O diretor mostra a emblemática dúvida de um peão solitário perdido no universo da ética e da dignidade em confronto com uma situação caótica, onde terá de lidar com a realidade das perdas familiares pelo abandono, as diversas transformações que cercam o rumo de um homem, até então, sempre digno e trabalhador. As peculiaridades típicas do interior, mais precisamente nas pastagens da campanha, onde o cavalo é trocado pela bicicleta, num disruptivo gaúcho com suas tradições elementares, no qual ainda preserva o velho e bom chimarrão nas manhãs e nos finais de tarde. Observa o longínquo horizonte do prado sendo engolfados por outra cultura de trabalho. Embora haja um vazio circunstancial elementar pela dramaticidade dos personagens nas inerentes artimanhas, o roteiro deixa transparecer uma tristeza existencial profunda. Borba realça o olhar perdido daquele cenário de imensa solidão com a câmera apontada para aquele rosto sulcado. Há uma aparente indiferença quando o peão examina detidamente seu passado e a nova paisagem rural contrastando com uma inversão dos atuais valores que levaram aos píncaros da glória e do orgulho, mas que ficaram perdidos pelos caminhos tortuosos do passado, através do recurso apropriado de longos planos-sequência.

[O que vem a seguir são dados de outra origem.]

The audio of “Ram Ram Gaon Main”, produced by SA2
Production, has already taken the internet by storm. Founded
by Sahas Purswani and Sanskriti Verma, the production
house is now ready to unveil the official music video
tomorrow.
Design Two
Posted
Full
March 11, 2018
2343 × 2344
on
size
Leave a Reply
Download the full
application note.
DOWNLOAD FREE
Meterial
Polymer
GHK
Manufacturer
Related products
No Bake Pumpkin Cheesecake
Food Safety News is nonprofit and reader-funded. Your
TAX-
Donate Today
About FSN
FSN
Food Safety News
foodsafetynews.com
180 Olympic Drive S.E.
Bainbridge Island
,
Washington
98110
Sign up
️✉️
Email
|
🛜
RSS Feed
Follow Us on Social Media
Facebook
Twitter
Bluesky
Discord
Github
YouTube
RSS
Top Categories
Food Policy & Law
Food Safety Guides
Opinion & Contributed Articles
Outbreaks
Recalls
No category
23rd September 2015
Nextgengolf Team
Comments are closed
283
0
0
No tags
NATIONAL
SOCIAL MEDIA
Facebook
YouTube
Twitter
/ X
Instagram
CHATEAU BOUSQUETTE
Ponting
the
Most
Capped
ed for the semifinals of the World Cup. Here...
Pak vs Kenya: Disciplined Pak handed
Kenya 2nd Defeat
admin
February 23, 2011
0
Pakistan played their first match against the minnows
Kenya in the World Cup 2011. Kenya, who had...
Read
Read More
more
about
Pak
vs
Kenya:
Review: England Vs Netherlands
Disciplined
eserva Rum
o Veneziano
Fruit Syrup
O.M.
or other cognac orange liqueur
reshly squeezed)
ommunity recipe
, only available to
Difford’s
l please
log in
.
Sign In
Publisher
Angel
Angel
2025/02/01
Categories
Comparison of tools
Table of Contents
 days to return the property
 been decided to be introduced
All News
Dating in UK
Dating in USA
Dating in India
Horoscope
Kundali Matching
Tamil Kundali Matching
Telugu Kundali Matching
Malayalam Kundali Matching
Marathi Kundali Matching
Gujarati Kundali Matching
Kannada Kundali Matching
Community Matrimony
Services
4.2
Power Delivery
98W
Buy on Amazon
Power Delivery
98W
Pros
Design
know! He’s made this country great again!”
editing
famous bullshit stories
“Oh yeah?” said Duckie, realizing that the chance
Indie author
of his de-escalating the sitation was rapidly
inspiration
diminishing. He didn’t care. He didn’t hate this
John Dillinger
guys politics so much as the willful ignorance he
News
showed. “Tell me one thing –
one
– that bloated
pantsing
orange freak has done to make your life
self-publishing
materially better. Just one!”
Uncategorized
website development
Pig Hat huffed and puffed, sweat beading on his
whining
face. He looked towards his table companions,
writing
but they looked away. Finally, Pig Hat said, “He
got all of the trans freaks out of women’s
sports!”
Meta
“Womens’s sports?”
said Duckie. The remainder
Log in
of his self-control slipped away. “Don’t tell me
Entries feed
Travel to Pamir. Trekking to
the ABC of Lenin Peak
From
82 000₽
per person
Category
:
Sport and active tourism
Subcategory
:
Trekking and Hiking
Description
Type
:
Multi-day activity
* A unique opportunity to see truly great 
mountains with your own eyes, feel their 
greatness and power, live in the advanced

Um drama magnífico que dialoga com o suspense em que o silêncio é marcante, com imagens reveladoras e poucos diálogos, por serem necessários. Com sutileza e habilidade rara, o promissor cineasta acerta em cheio em sua estreia nesta sensível opção de abordar a temática do Pampa. Estamos diante de uma produção minimalista notável pelo esmero e zelo da construção do enredo e os personagens que desfilam com sobriedade. Há méritos na condução do espectador para acompanhar um vínculo de importância dos personagens, especialmente do protagonista, envolvidos pelos fatos que se sucedem numa atmosfera criada em torno daquela paisagem sóbria que lá atrás foi mais fértil e alvissareira, com seus usos e costumes cultuados no dia a dia. Casa Vazia é um filme peculiar e instigante que provoca conflitos que giram em torno do orgulho e da dignidade; sobrevivência, ética e honra; trabalho e desemprego. Cria contrastes de uma realidade caótica que compreende as necessidades de um Pampa fragilizado, outrora mitológico. Embora confabule com o naturalismo, passa por um realismo singular e cruel, transmite a melancolia com suavidade nesse cenário amplo, às vezes claustrofóbico, da fronteira com o Uruguai. Há méritos por não apelar para o melodrama rasteiro folhetinesco, deixando o sentido do existencialismo aflorar para a reflexão do espectador, num desfecho contemplativo pelo fogo em consonância com a liberdade metafórica na sua essência.